Taiwan is not a member of the WHO due to the objections of China, which claims the democratic and separately-ruled island as its own.
Taiwan’s government has said that keeping it out of the WHO during the outbreak amounts to playing politics with Taiwanese lives. Both the WHO and China say Taiwan has been provided with the help it needs.
Taiwan last week said the WHO ignored its questions at the start of the coronavirus outbreak, part of what it has long described as a pattern that puts it at risk because of Chinese pressure to exclude it from international bodies.
Taiwan has reported 298 cases, far lower than many of its neighbours, and has won plaudits from health experts for its early response and measures to keep the numbers low.

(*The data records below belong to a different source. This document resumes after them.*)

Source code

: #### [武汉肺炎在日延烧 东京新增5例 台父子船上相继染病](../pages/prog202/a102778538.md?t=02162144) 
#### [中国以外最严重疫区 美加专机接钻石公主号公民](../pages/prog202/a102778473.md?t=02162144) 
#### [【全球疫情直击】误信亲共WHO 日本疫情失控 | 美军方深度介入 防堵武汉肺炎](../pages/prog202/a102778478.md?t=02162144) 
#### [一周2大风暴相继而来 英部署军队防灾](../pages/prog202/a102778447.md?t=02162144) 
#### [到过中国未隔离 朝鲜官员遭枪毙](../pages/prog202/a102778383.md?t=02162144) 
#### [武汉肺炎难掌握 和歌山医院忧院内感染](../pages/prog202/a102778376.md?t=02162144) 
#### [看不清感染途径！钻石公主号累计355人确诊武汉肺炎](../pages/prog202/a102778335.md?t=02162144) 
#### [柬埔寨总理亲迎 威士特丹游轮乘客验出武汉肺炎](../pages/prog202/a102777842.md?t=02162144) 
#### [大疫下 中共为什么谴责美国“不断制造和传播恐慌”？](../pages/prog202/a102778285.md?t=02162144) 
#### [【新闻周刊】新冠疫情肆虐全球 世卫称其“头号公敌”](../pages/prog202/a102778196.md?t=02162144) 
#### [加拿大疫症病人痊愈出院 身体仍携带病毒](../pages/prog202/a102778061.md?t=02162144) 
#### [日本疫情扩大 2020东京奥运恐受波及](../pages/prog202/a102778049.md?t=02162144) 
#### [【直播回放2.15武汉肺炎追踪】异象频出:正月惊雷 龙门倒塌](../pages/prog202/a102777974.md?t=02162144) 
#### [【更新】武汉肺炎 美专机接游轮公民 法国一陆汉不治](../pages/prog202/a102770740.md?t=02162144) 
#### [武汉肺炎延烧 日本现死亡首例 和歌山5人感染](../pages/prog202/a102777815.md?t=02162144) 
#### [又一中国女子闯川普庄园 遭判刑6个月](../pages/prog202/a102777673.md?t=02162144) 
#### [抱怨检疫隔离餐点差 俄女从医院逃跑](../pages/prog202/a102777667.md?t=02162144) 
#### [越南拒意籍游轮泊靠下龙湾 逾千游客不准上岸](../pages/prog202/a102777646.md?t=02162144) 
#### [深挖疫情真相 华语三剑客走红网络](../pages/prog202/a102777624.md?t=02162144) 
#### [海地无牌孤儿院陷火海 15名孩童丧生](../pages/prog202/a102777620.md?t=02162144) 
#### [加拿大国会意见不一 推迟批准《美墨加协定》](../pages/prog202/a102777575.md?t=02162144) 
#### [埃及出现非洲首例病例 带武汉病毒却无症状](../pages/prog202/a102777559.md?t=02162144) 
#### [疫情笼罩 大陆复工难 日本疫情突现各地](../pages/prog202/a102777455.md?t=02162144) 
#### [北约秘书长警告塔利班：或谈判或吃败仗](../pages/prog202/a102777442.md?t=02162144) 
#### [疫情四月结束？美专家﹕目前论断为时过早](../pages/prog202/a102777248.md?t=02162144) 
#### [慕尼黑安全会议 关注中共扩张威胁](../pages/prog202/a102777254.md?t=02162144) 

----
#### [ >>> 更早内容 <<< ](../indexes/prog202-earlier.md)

On Sunday, Taiwan Foreign Minister Joseph Wu tweeted a complaint to the WHO, following an interview WHO Assistant Director-General Bruce Aylward did with a Hong Kong reporter in which he declined to answer questions about Taiwan and whether it should be a WHO member.
“Wow, can’t even utter ‘Taiwan’ in the WHO? You should set politics aside in dealing with a pandemic,” Wu wrote.
In an emailed statement, the WHO said the question of Taiwan’s membership is up to member states not its own staff.
“However, WHO is working closely with all health authorities who are facing the current coronavirus pandemic, including Taiwanese health experts,” it said.
“The Taiwanese caseload is low relative to population. We continue to follow developments closely. WHO is taking lessons learned from all areas, including Taiwanese health authorities, to share best practises globally.”
The WHO has been working with Taiwanese health experts and authorities during the virus outbreak “following established procedures to facilitate a fast and effective response and ensure connection and information flow”.
Taiwan gets access to information under the International Health Regulations and two Taiwanese health experts took part in a WHO-organised forum last month along other scientists from around the world on how to tackle the coronavirus, it added.
“WHO staff work around the world to respond to this pandemic with the best evidence-based guidance and operational support available for all people, based on public health needs.”